Exclude all pictures, then copy each of the records exactly as written.
─── RECORDS
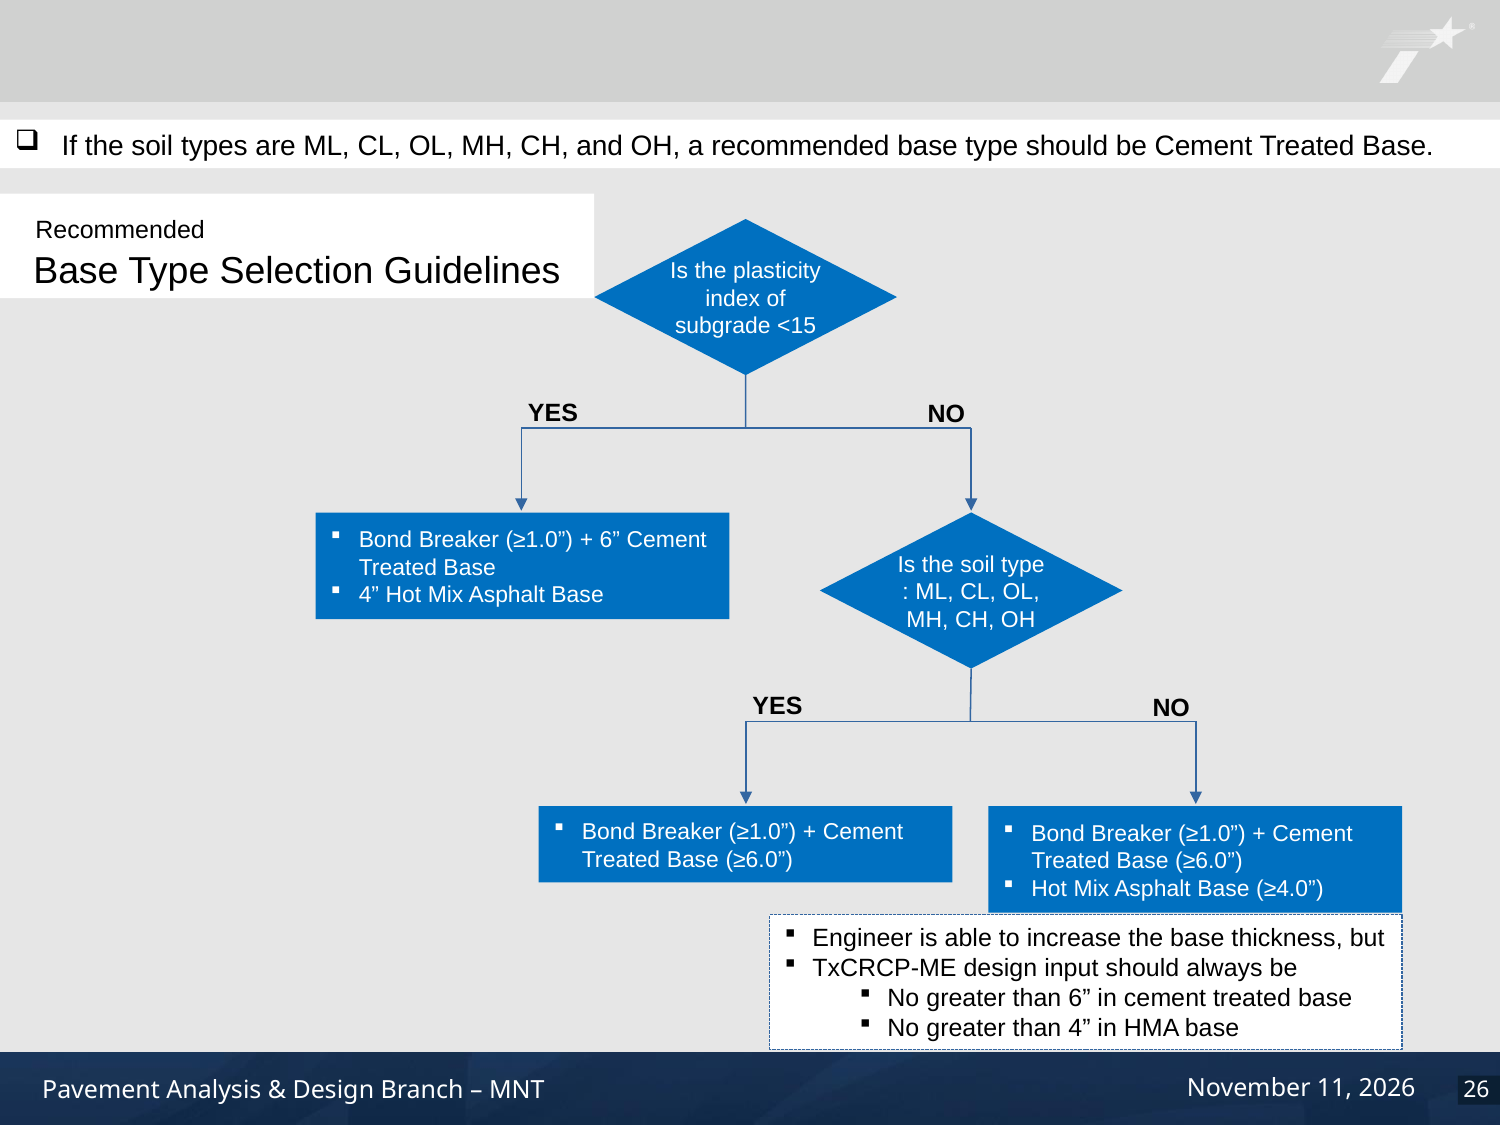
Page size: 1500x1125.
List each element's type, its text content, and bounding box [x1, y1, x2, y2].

text_box YES [521, 396, 585, 427]
text_box Is the plasticity index of subgrade <15 [593, 217, 900, 377]
text_box Is the soil type : ML, CL, OL, MH, CH, OH [817, 512, 1125, 670]
text_box NO [921, 397, 972, 427]
text_box Recommended Base Type Selection Guidelines [0, 193, 595, 299]
picture [0, 1052, 1500, 1125]
text_box Bond Breaker (≥1.0”) + 6” Cement Treated Base 4” Hot Mix Asphalt Base [313, 511, 731, 621]
text_box YES [745, 689, 810, 720]
text_box NO [1146, 691, 1196, 721]
text_box Bond Breaker (≥1.0”) + Cement Treated Base (≥6.0”) [537, 804, 954, 884]
text_box Engineer is able to increase the base thickness, but TxCRCP-ME design input should always be No greater than 6” in cement treated base No greater than 4” in HMA base [769, 914, 1403, 1050]
text_box If the soil types are ML, CL, OL, MH, CH, and OH, a recommended base type should be Cement Treated Base. [0, 119, 1500, 169]
text_box Bond Breaker (≥1.0”) + Cement Treated Base (≥6.0”) Hot Mix Asphalt Base (≥4.0”) [986, 804, 1404, 915]
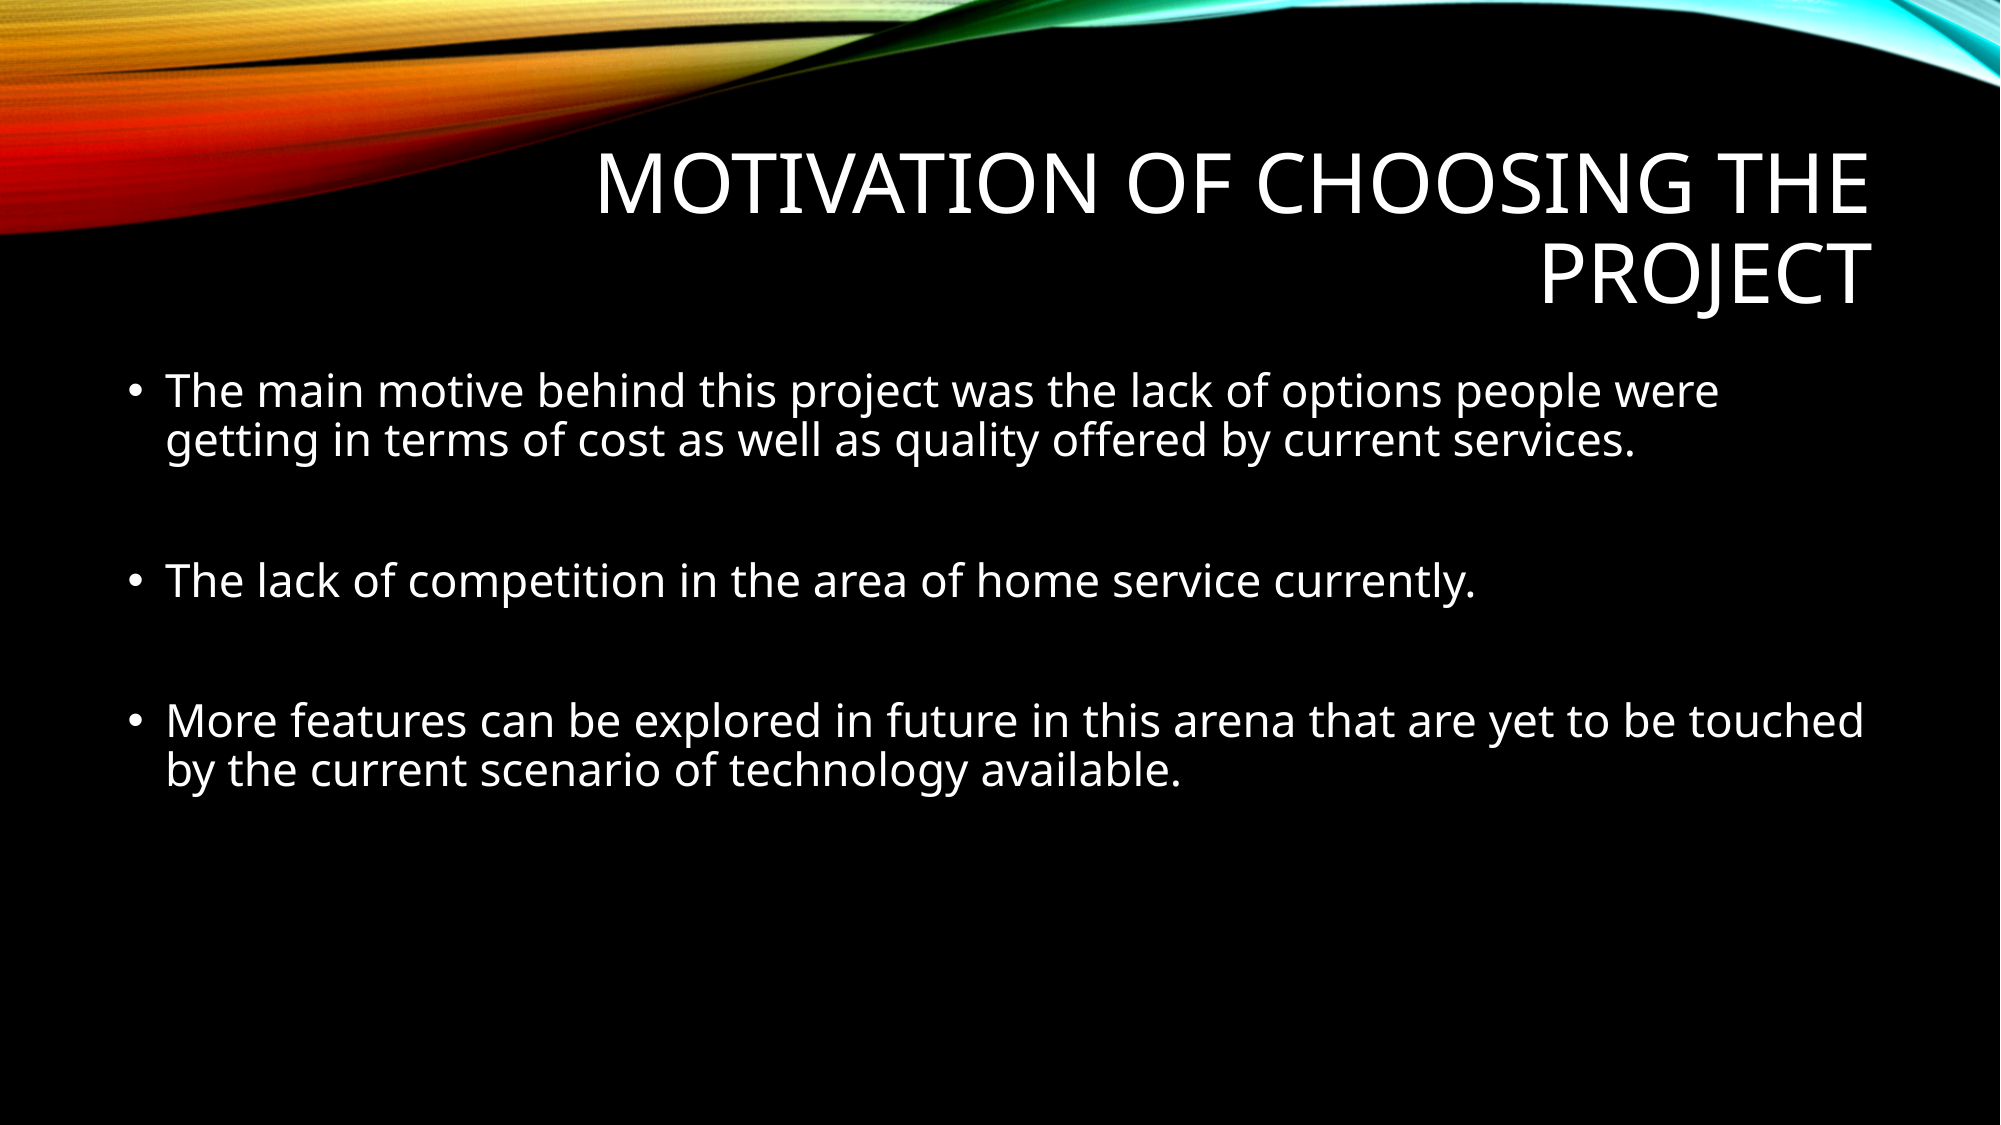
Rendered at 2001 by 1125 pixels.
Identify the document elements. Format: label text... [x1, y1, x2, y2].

title Motivation of choosing the project [474, 125, 1888, 338]
picture [0, 0, 2000, 237]
list The main motive behind this project was the lack of options people were getting in terms of cost as well as quality offered by current services. The lack of competition in the area of home service currently. More features can be explored in future in this arena that are yet to be touched by the current scenario of technology available. [112, 360, 1888, 1021]
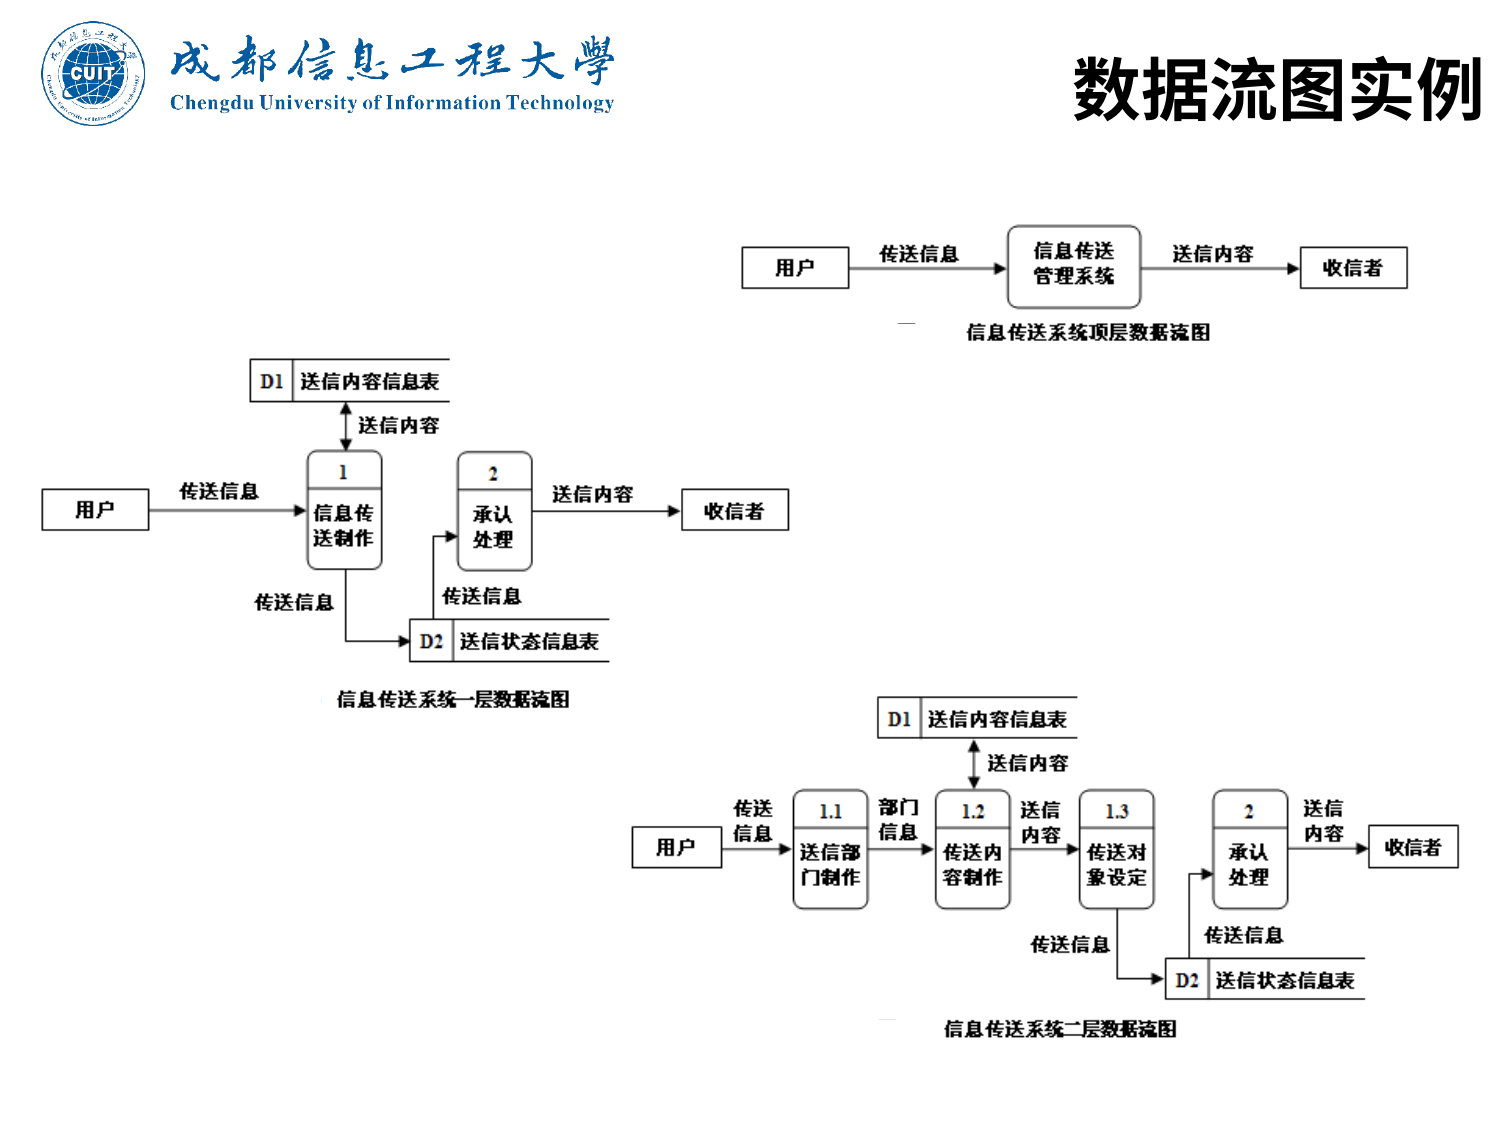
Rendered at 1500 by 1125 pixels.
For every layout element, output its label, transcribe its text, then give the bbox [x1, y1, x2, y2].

picture [23, 217, 1467, 1048]
title 数据流图实例 [150, 0, 1500, 188]
picture [41, 21, 150, 126]
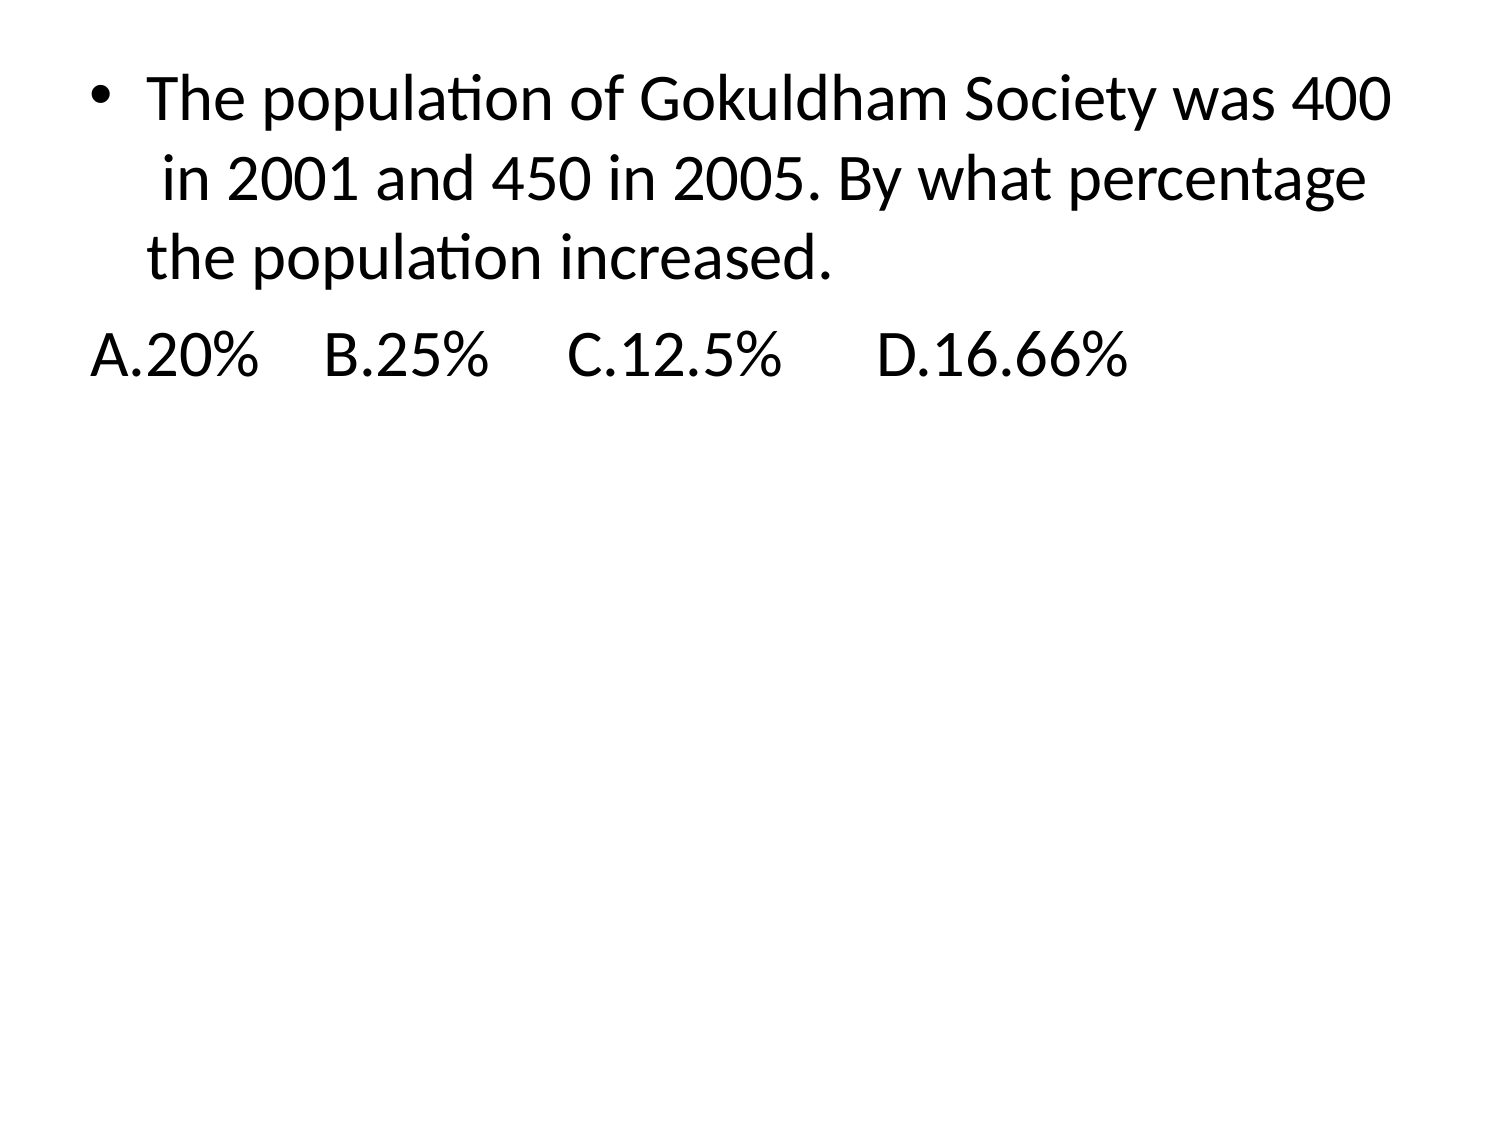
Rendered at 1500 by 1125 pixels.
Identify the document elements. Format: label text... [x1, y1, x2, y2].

text_box The population of Gokuldham Society was 400 in 2001 and 450 in 2005. By what percentage the population increased. A.20% B.25% C.12.5% D.16.66% [87, 51, 1405, 390]
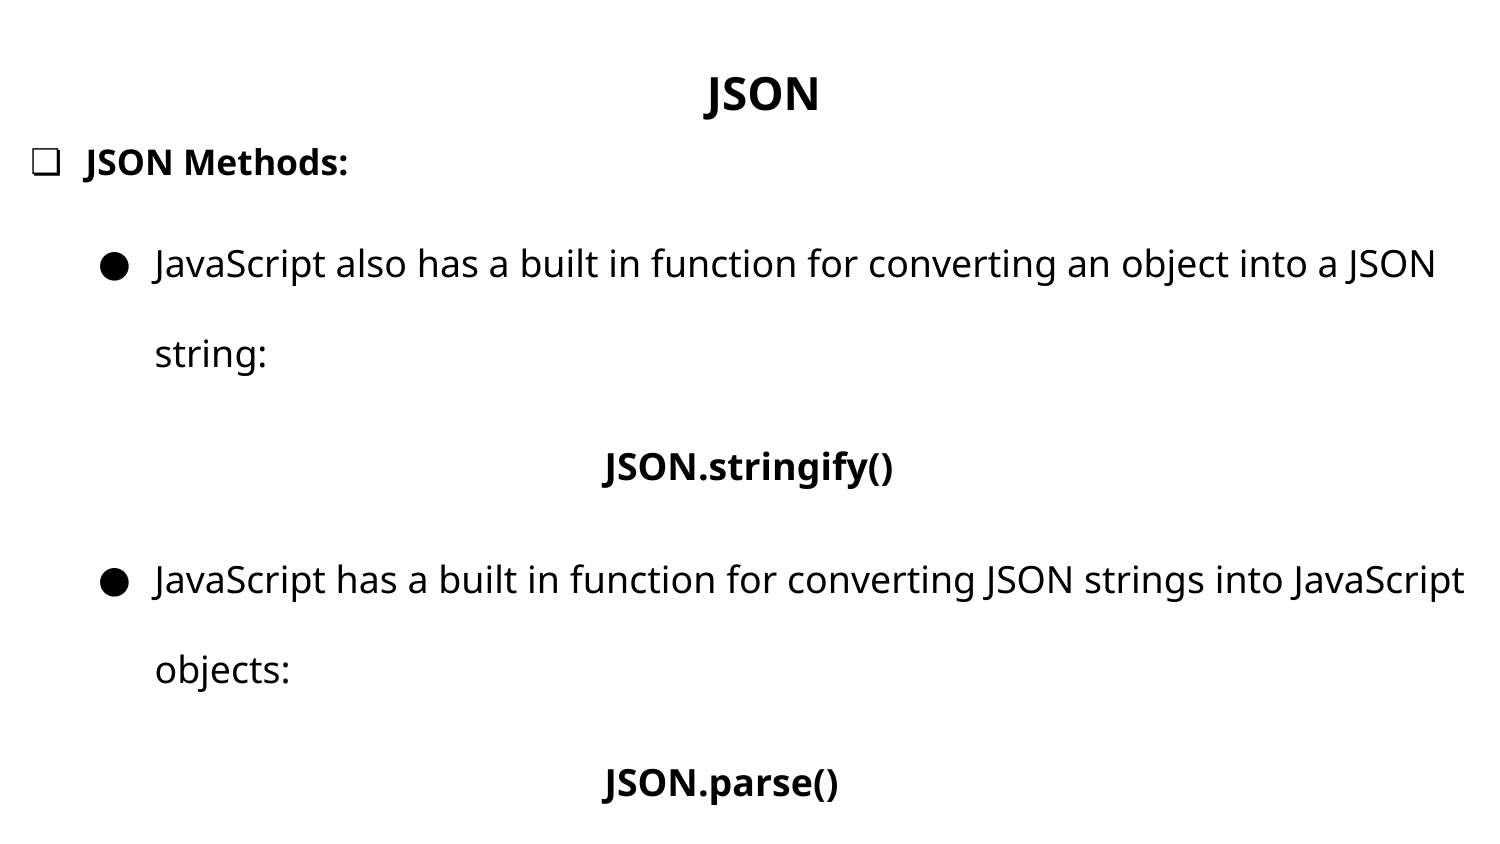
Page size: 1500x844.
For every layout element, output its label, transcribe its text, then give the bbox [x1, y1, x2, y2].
──────
ANSWER BELOW ▸
Page size: 1500x1125.
List each element's type, its text content, and bounding box [x1, y1, x2, y2].

text_box YES [521, 396, 585, 427]
text_box Is the plasticity index of subgrade <15 [593, 217, 900, 377]
text_box Is the soil type : ML, CL, OL, MH, CH, OH [817, 512, 1125, 670]
text_box NO [921, 397, 972, 427]
text_box Recommended Base Type Selection Guidelines [0, 193, 595, 299]
picture [0, 1052, 1500, 1125]
text_box Bond Breaker (≥1.0”) + 6” Cement Treated Base 4” Hot Mix Asphalt Base [313, 511, 731, 621]
text_box YES [745, 689, 810, 720]
text_box NO [1146, 691, 1196, 721]
text_box Bond Breaker (≥1.0”) + Cement Treated Base (≥6.0”) [537, 804, 954, 884]
text_box Engineer is able to increase the base thickness, but TxCRCP-ME design input should always be No greater than 6” in cement treated base No greater than 4” in HMA base [769, 914, 1403, 1050]
text_box If the soil types are ML, CL, OL, MH, CH, and OH, a recommended base type should be Cement Treated Base. [0, 119, 1500, 169]
text_box Bond Breaker (≥1.0”) + Cement Treated Base (≥6.0”) Hot Mix Asphalt Base (≥4.0”) [986, 804, 1404, 915]
Rendered at 2001 by 1125 pixels.
Identify the document elements. Format: label text... [x1, y1, x2, y2].

title Motivation of choosing the project [474, 125, 1888, 338]
picture [0, 0, 2000, 237]
list The main motive behind this project was the lack of options people were getting in terms of cost as well as quality offered by current services. The lack of competition in the area of home service currently. More features can be explored in future in this arena that are yet to be touched by the current scenario of technology available. [112, 360, 1888, 1021]
Rendered at 1500 by 1125 pixels.
For every layout element, output its label, transcribe its text, then give the bbox [x1, y1, x2, y2].

picture [23, 217, 1467, 1048]
title 数据流图实例 [150, 0, 1500, 188]
picture [41, 21, 150, 126]
Rendered at 1500 by 1125 pixels.
Identify the document elements. Format: label text... [x1, y1, x2, y2].

text_box The population of Gokuldham Society was 400 in 2001 and 450 in 2005. By what percentage the population increased. A.20% B.25% C.12.5% D.16.66% [87, 51, 1405, 390]
Page size: 1500x844.
For every layout element, output its label, transcribe its text, then give the bbox [x1, y1, x2, y2].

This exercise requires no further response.